Lehigh Technologies is expanding its crumb rubber business outside the US with a plant currently being set up in Europe, and another one set for South East Asia, article from Sept/Oct issue of ERJ magazine.
Lehigh produces micronised rubber power (MRP), otherwise known as crumb rubber, mainly for the tire industry and is expanding its business further outside the US into Europe and Asia.
The technology uses separated rubber from end-of-life truck tires, freezes it with liquid nitrogen and then grinds in a turbo mill, down to mesh sizes from 40 to 200.
The company has been growing since it started in 2003 and aims to diversify its application of MRP in various industries.
“If you look back at 2009, we were selling to only two tire companies in one country and now we are selling to six of the majors in 18 countries of the world,” explained vice president and general manager Kedar Murthy.
Nearly 65 percent of Lehigh’s business is with the tire industry, with industrial rubber and asphalt making up much of the remainder.
But what differentiates Lehigh from other crumb rubber suppliers?
Typically, stressed Murthy, tire companies have been using crumb rubber by 2-3 percent in treads, sometimes up to 5 percent – the main challenge with using these types of materials is the impact on tire performance.
“But with some formulations we have developed, they’ve been able to use it up to 10 percent, which then leads to bigger cost-savings,” he added.
According to Murthy, the general cost saving could be considerable as the amount of recycled material increases.

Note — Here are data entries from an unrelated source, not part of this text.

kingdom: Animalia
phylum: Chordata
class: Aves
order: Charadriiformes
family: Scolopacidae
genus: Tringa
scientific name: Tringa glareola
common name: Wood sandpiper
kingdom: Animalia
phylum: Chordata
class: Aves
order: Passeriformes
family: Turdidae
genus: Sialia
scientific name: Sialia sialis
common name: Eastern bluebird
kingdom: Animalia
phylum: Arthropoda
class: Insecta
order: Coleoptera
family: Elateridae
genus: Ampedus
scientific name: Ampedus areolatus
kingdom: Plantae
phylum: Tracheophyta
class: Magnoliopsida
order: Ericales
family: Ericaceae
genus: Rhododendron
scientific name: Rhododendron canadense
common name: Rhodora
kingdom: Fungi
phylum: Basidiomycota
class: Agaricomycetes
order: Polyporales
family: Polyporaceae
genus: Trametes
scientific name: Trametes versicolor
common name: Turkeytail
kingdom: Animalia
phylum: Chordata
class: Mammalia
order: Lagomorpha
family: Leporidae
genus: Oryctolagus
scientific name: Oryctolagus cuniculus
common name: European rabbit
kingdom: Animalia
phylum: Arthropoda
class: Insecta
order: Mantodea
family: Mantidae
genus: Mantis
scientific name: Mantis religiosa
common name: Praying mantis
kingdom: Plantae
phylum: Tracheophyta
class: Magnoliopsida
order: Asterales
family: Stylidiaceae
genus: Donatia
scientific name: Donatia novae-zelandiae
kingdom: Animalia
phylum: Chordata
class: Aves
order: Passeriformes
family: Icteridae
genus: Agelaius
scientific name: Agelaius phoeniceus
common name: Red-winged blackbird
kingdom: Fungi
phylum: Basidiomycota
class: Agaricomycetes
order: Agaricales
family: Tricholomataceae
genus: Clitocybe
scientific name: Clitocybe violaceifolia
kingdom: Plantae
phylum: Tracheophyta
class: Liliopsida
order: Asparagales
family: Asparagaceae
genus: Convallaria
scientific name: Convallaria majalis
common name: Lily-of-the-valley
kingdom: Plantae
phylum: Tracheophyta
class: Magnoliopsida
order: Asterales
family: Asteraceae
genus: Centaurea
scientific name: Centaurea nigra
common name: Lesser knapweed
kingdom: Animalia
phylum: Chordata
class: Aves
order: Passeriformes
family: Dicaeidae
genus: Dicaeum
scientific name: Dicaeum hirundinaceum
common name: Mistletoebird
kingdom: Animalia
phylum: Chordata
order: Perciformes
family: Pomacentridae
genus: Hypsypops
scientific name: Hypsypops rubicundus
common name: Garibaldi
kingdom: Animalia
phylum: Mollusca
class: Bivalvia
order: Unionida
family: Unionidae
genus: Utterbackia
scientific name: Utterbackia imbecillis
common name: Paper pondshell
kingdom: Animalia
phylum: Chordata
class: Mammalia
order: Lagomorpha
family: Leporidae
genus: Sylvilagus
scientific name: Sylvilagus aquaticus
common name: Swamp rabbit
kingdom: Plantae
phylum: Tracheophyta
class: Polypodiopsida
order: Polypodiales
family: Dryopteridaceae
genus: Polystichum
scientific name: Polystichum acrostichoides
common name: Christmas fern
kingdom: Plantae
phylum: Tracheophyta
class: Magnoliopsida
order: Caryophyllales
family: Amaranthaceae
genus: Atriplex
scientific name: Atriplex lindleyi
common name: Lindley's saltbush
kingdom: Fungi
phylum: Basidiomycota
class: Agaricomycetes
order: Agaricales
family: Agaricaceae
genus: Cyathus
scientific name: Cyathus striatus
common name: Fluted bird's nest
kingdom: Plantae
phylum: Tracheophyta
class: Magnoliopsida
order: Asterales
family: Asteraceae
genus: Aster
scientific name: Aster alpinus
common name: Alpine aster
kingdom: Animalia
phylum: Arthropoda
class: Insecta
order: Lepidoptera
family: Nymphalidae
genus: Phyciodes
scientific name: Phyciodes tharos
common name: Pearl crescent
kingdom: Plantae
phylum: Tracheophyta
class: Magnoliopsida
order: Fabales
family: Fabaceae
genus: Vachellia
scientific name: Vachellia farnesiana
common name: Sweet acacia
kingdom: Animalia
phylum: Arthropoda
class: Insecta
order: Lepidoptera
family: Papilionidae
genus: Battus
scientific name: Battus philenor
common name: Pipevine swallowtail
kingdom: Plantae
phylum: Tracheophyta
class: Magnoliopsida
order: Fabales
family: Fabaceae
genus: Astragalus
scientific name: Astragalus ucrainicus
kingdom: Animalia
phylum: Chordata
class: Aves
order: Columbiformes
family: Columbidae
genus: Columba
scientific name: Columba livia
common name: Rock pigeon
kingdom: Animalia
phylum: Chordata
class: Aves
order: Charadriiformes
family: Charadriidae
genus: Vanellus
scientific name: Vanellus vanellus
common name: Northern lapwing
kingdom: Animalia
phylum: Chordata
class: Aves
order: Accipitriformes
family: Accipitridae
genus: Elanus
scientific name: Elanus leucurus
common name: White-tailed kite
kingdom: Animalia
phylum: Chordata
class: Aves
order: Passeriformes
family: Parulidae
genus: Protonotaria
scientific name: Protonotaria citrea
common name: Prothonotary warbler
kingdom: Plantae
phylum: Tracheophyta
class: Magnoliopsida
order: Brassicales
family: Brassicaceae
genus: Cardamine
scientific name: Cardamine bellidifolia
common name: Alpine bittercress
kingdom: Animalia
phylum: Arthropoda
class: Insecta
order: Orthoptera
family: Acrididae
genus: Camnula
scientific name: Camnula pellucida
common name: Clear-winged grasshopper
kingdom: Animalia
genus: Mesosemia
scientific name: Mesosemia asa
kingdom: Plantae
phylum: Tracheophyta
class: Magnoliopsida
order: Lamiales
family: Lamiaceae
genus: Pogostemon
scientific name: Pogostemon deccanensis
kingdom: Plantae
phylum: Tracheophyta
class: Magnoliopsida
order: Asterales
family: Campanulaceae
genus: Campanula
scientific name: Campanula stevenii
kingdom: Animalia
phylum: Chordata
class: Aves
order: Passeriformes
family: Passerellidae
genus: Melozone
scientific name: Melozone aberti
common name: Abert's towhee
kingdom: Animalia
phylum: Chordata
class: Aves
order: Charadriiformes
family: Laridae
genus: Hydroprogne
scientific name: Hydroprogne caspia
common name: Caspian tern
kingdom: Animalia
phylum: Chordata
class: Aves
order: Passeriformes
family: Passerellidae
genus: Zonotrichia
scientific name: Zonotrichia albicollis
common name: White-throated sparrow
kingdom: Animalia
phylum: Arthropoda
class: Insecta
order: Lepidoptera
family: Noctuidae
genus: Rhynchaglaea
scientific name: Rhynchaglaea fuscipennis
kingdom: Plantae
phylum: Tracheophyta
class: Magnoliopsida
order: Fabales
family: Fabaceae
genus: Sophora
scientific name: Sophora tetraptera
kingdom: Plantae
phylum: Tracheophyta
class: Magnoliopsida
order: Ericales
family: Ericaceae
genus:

“It is important to mention that our products are competing against the total compound, we are not replacing carbon black.
“So, we could potentially offer 25-30 percent saving in the cost of the compound – if you use the material at the rate of 5 percent.”
Lehigh has an applications development lab to do its own mixing, curing and testing of rubber compounds.
“We are able to show the tire companies that they can use up to 10 percent without sacrificing performance – equal rolling resistance, equal wear and equal physical properties.
“So, if the tire maker, which makes very large amount of compounds, were to add 1-2 percent extra to the mix, the performance is not going to be affected and they will be making a huge amount of saving,” he added.
Lehigh opened a European office in Barcelona in June and plans to open a manufacturing site in Navarra, Spain, early next year.
To date, in order to supply the European market, Lehigh has to import REACH-approved truck tire rubber from Europe, mill it in its US plant and send it back to Europe.
Europe, Middle East and Africa development manager Josep Freixas explained the European plant will be slightly different to Lehigh’s US facilities.
“An integrated process is in place in Europe. There, we deal with the whole tire and recycle it down to chips and MRP, whereas in the US plant, we start with the rubber that has already been separated from truck tires or post-industrial scrap, which means that all the fiber and metal has been removed,” Freixas explained.
While the US facility, based in Tucker, Georgia, produces 60,000 tonnes of MRP annually, the European site has a name-plate capacity of 3,000 tonnes a year with the option of expanding to 10,000 tonnes a year.
Lehigh is also planning an expansion in Asia most likely in 2017.
“The expansion will most probably be somewhere in south east Asia. And following that, we will probably have something in China,” Murthy added.